Design files in plain text:

::::

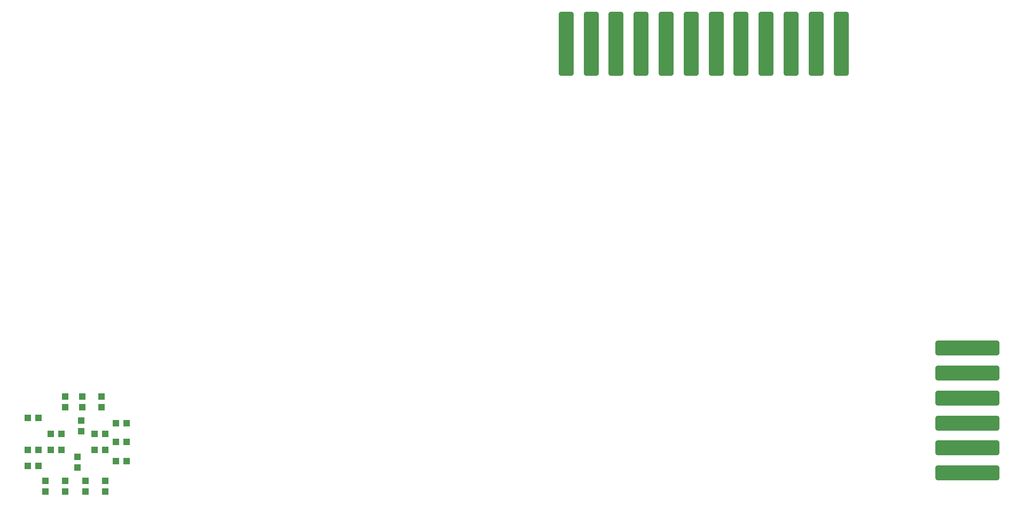
<source format=gbp>
%TF.GenerationSoftware,KiCad,Pcbnew,8.0.2*%
%TF.CreationDate,2024-05-25T17:16:43+02:00*%
%TF.ProjectId,micropet_v3,6d696372-6f70-4657-945f-76332e6b6963,rev?*%
%TF.SameCoordinates,Original*%
%TF.FileFunction,Paste,Bot*%
%TF.FilePolarity,Positive*%
%FSLAX46Y46*%
G04 Gerber Fmt 4.6, Leading zero omitted, Abs format (unit mm)*
G04 Created by KiCad (PCBNEW 8.0.2) date 2024-05-25 17:16:43*
%MOMM*%
%LPD*%
G01*
G04 APERTURE LIST*
G04 Aperture macros list*
%AMRoundRect*
0 Rectangle with rounded corners*
0 $1 Rounding radius*
0 $2 $3 $4 $5 $6 $7 $8 $9 X,Y pos of 4 corners*
0 Add a 4 corners polygon primitive as box body*
4,1,4,$2,$3,$4,$5,$6,$7,$8,$9,$2,$3,0*
0 Add four circle primitives for the rounded corners*
1,1,$1+$1,$2,$3*
1,1,$1+$1,$4,$5*
1,1,$1+$1,$6,$7*
1,1,$1+$1,$8,$9*
0 Add four rect primitives between the rounded corners*
20,1,$1+$1,$2,$3,$4,$5,0*
20,1,$1+$1,$4,$5,$6,$7,0*
20,1,$1+$1,$6,$7,$8,$9,0*
20,1,$1+$1,$8,$9,$2,$3,0*%
G04 Aperture macros list end*
%ADD10RoundRect,0.358140X0.835660X4.721860X-0.835660X4.721860X-0.835660X-4.721860X0.835660X-4.721860X0*%
%ADD11RoundRect,0.358140X4.721860X-0.835660X4.721860X0.835660X-4.721860X0.835660X-4.721860X-0.835660X0*%
%ADD12R,1.100000X1.000000*%
%ADD13R,1.000000X1.100000*%
G04 APERTURE END LIST*
D10*
%TO.C,CN4*%
X237904806Y-44767500D03*
X233942406Y-44767500D03*
X229980006Y-44767500D03*
X226017606Y-44767500D03*
X222055206Y-44767500D03*
X218092806Y-44767500D03*
X214130406Y-44767500D03*
X210168006Y-44767500D03*
X206205606Y-44767500D03*
X202243206Y-44767500D03*
X198280806Y-44767500D03*
X194318406Y-44767500D03*
%TD*%
D11*
%TO.C,CN3*%
X257942231Y-112855375D03*
X257942231Y-108892975D03*
X257942231Y-104930575D03*
X257942231Y-100968175D03*
X257942231Y-97005775D03*
X257942231Y-93043375D03*
%TD*%
D12*
%TO.C,C55*%
X110705000Y-104140000D03*
X109005000Y-104140000D03*
%TD*%
%TO.C,C57*%
X110705000Y-111760000D03*
X109005000Y-111760000D03*
%TD*%
D13*
%TO.C,C61*%
X114935000Y-102450000D03*
X114935000Y-100750000D03*
%TD*%
%TO.C,C53*%
X120650000Y-102450000D03*
X120650000Y-100750000D03*
%TD*%
D12*
%TO.C,C62*%
X121285000Y-106680000D03*
X119585000Y-106680000D03*
%TD*%
D13*
%TO.C,C69*%
X116840000Y-111975000D03*
X116840000Y-110275000D03*
%TD*%
%TO.C,C64*%
X117475000Y-104560000D03*
X117475000Y-106260000D03*
%TD*%
D12*
%TO.C,C68*%
X112600000Y-109220000D03*
X114300000Y-109220000D03*
%TD*%
D13*
%TO.C,C47*%
X111760000Y-114085000D03*
X111760000Y-115785000D03*
%TD*%
%TO.C,C46*%
X121285000Y-114085000D03*
X121285000Y-115785000D03*
%TD*%
%TO.C,C54*%
X117633200Y-102450000D03*
X117633200Y-100750000D03*
%TD*%
%TO.C,C45*%
X114935000Y-114085000D03*
X114935000Y-115785000D03*
%TD*%
D12*
%TO.C,C63*%
X121285000Y-109220000D03*
X119585000Y-109220000D03*
%TD*%
%TO.C,C58*%
X122975000Y-110966800D03*
X124675000Y-110966800D03*
%TD*%
%TO.C,C56*%
X110705000Y-109220000D03*
X109005000Y-109220000D03*
%TD*%
D13*
%TO.C,C48*%
X118110000Y-114085000D03*
X118110000Y-115785000D03*
%TD*%
D12*
%TO.C,C67*%
X112600000Y-106680000D03*
X114300000Y-106680000D03*
%TD*%
%TO.C,C60*%
X122975000Y-104933200D03*
X124675000Y-104933200D03*
%TD*%
%TO.C,C59*%
X122975000Y-107950000D03*
X124675000Y-107950000D03*
%TD*%
M02*

</source>
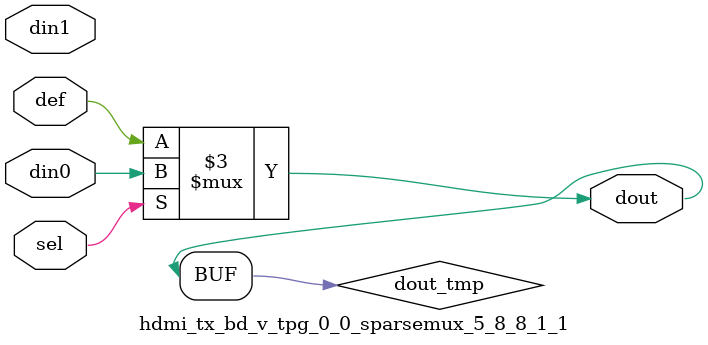
<source format=v>
`timescale 1ns / 1ps

(* DowngradeIPIdentifiedWarnings="yes" *) module hdmi_tx_bd_v_tpg_0_0_sparsemux_5_8_8_1_1 (din0,din1,def,sel,dout);

parameter din0_WIDTH = 1;

parameter din1_WIDTH = 1;

parameter def_WIDTH = 1;
parameter sel_WIDTH = 1;
parameter dout_WIDTH = 1;

parameter [sel_WIDTH-1:0] CASE0 = 1;

parameter [sel_WIDTH-1:0] CASE1 = 1;

parameter ID = 1;
parameter NUM_STAGE = 1;



input [din0_WIDTH-1:0] din0;

input [din1_WIDTH-1:0] din1;

input [def_WIDTH-1:0] def;
input [sel_WIDTH-1:0] sel;

output [dout_WIDTH-1:0] dout;



reg [dout_WIDTH-1:0] dout_tmp;


always @ (*) begin
(* parallel_case *) case (sel)
    
    CASE0 : dout_tmp = din0;
    
    CASE1 : dout_tmp = din1;
    
    default : dout_tmp = def;
endcase
end


assign dout = dout_tmp;



endmodule

</source>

::::

**INSTRUCTION**
Could you give all of the data again exactly as written, omitting any pictures?

**SOLUTION FOR THIS EXERCISE**
<source format=gbp>
%TF.GenerationSoftware,KiCad,Pcbnew,8.0.2*%
%TF.CreationDate,2024-05-25T17:16:43+02:00*%
%TF.ProjectId,micropet_v3,6d696372-6f70-4657-945f-76332e6b6963,rev?*%
%TF.SameCoordinates,Original*%
%TF.FileFunction,Paste,Bot*%
%TF.FilePolarity,Positive*%
%FSLAX46Y46*%
G04 Gerber Fmt 4.6, Leading zero omitted, Abs format (unit mm)*
G04 Created by KiCad (PCBNEW 8.0.2) date 2024-05-25 17:16:43*
%MOMM*%
%LPD*%
G01*
G04 APERTURE LIST*
G04 Aperture macros list*
%AMRoundRect*
0 Rectangle with rounded corners*
0 $1 Rounding radius*
0 $2 $3 $4 $5 $6 $7 $8 $9 X,Y pos of 4 corners*
0 Add a 4 corners polygon primitive as box body*
4,1,4,$2,$3,$4,$5,$6,$7,$8,$9,$2,$3,0*
0 Add four circle primitives for the rounded corners*
1,1,$1+$1,$2,$3*
1,1,$1+$1,$4,$5*
1,1,$1+$1,$6,$7*
1,1,$1+$1,$8,$9*
0 Add four rect primitives between the rounded corners*
20,1,$1+$1,$2,$3,$4,$5,0*
20,1,$1+$1,$4,$5,$6,$7,0*
20,1,$1+$1,$6,$7,$8,$9,0*
20,1,$1+$1,$8,$9,$2,$3,0*%
G04 Aperture macros list end*
%ADD10RoundRect,0.358140X0.835660X4.721860X-0.835660X4.721860X-0.835660X-4.721860X0.835660X-4.721860X0*%
%ADD11RoundRect,0.358140X4.721860X-0.835660X4.721860X0.835660X-4.721860X0.835660X-4.721860X-0.835660X0*%
%ADD12R,1.100000X1.000000*%
%ADD13R,1.000000X1.100000*%
G04 APERTURE END LIST*
D10*
%TO.C,CN4*%
X237904806Y-44767500D03*
X233942406Y-44767500D03*
X229980006Y-44767500D03*
X226017606Y-44767500D03*
X222055206Y-44767500D03*
X218092806Y-44767500D03*
X214130406Y-44767500D03*
X210168006Y-44767500D03*
X206205606Y-44767500D03*
X202243206Y-44767500D03*
X198280806Y-44767500D03*
X194318406Y-44767500D03*
%TD*%
D11*
%TO.C,CN3*%
X257942231Y-112855375D03*
X257942231Y-108892975D03*
X257942231Y-104930575D03*
X257942231Y-100968175D03*
X257942231Y-97005775D03*
X257942231Y-93043375D03*
%TD*%
D12*
%TO.C,C55*%
X110705000Y-104140000D03*
X109005000Y-104140000D03*
%TD*%
%TO.C,C57*%
X110705000Y-111760000D03*
X109005000Y-111760000D03*
%TD*%
D13*
%TO.C,C61*%
X114935000Y-102450000D03*
X114935000Y-100750000D03*
%TD*%
%TO.C,C53*%
X120650000Y-102450000D03*
X120650000Y-100750000D03*
%TD*%
D12*
%TO.C,C62*%
X121285000Y-106680000D03*
X119585000Y-106680000D03*
%TD*%
D13*
%TO.C,C69*%
X116840000Y-111975000D03*
X116840000Y-110275000D03*
%TD*%
%TO.C,C64*%
X117475000Y-104560000D03*
X117475000Y-106260000D03*
%TD*%
D12*
%TO.C,C68*%
X112600000Y-109220000D03*
X114300000Y-109220000D03*
%TD*%
D13*
%TO.C,C47*%
X111760000Y-114085000D03*
X111760000Y-115785000D03*
%TD*%
%TO.C,C46*%
X121285000Y-114085000D03*
X121285000Y-115785000D03*
%TD*%
%TO.C,C54*%
X117633200Y-102450000D03*
X117633200Y-100750000D03*
%TD*%
%TO.C,C45*%
X114935000Y-114085000D03*
X114935000Y-115785000D03*
%TD*%
D12*
%TO.C,C63*%
X121285000Y-109220000D03*
X119585000Y-109220000D03*
%TD*%
%TO.C,C58*%
X122975000Y-110966800D03*
X124675000Y-110966800D03*
%TD*%
%TO.C,C56*%
X110705000Y-109220000D03*
X109005000Y-109220000D03*
%TD*%
D13*
%TO.C,C48*%
X118110000Y-114085000D03*
X118110000Y-115785000D03*
%TD*%
D12*
%TO.C,C67*%
X112600000Y-106680000D03*
X114300000Y-106680000D03*
%TD*%
%TO.C,C60*%
X122975000Y-104933200D03*
X124675000Y-104933200D03*
%TD*%
%TO.C,C59*%
X122975000Y-107950000D03*
X124675000Y-107950000D03*
%TD*%
M02*

</source>
<source format=v>
`timescale 1ns / 1ps

(* DowngradeIPIdentifiedWarnings="yes" *) module hdmi_tx_bd_v_tpg_0_0_sparsemux_5_8_8_1_1 (din0,din1,def,sel,dout);

parameter din0_WIDTH = 1;

parameter din1_WIDTH = 1;

parameter def_WIDTH = 1;
parameter sel_WIDTH = 1;
parameter dout_WIDTH = 1;

parameter [sel_WIDTH-1:0] CASE0 = 1;

parameter [sel_WIDTH-1:0] CASE1 = 1;

parameter ID = 1;
parameter NUM_STAGE = 1;



input [din0_WIDTH-1:0] din0;

input [din1_WIDTH-1:0] din1;

input [def_WIDTH-1:0] def;
input [sel_WIDTH-1:0] sel;

output [dout_WIDTH-1:0] dout;



reg [dout_WIDTH-1:0] dout_tmp;


always @ (*) begin
(* parallel_case *) case (sel)
    
    CASE0 : dout_tmp = din0;
    
    CASE1 : dout_tmp = din1;
    
    default : dout_tmp = def;
endcase
end


assign dout = dout_tmp;



endmodule

</source>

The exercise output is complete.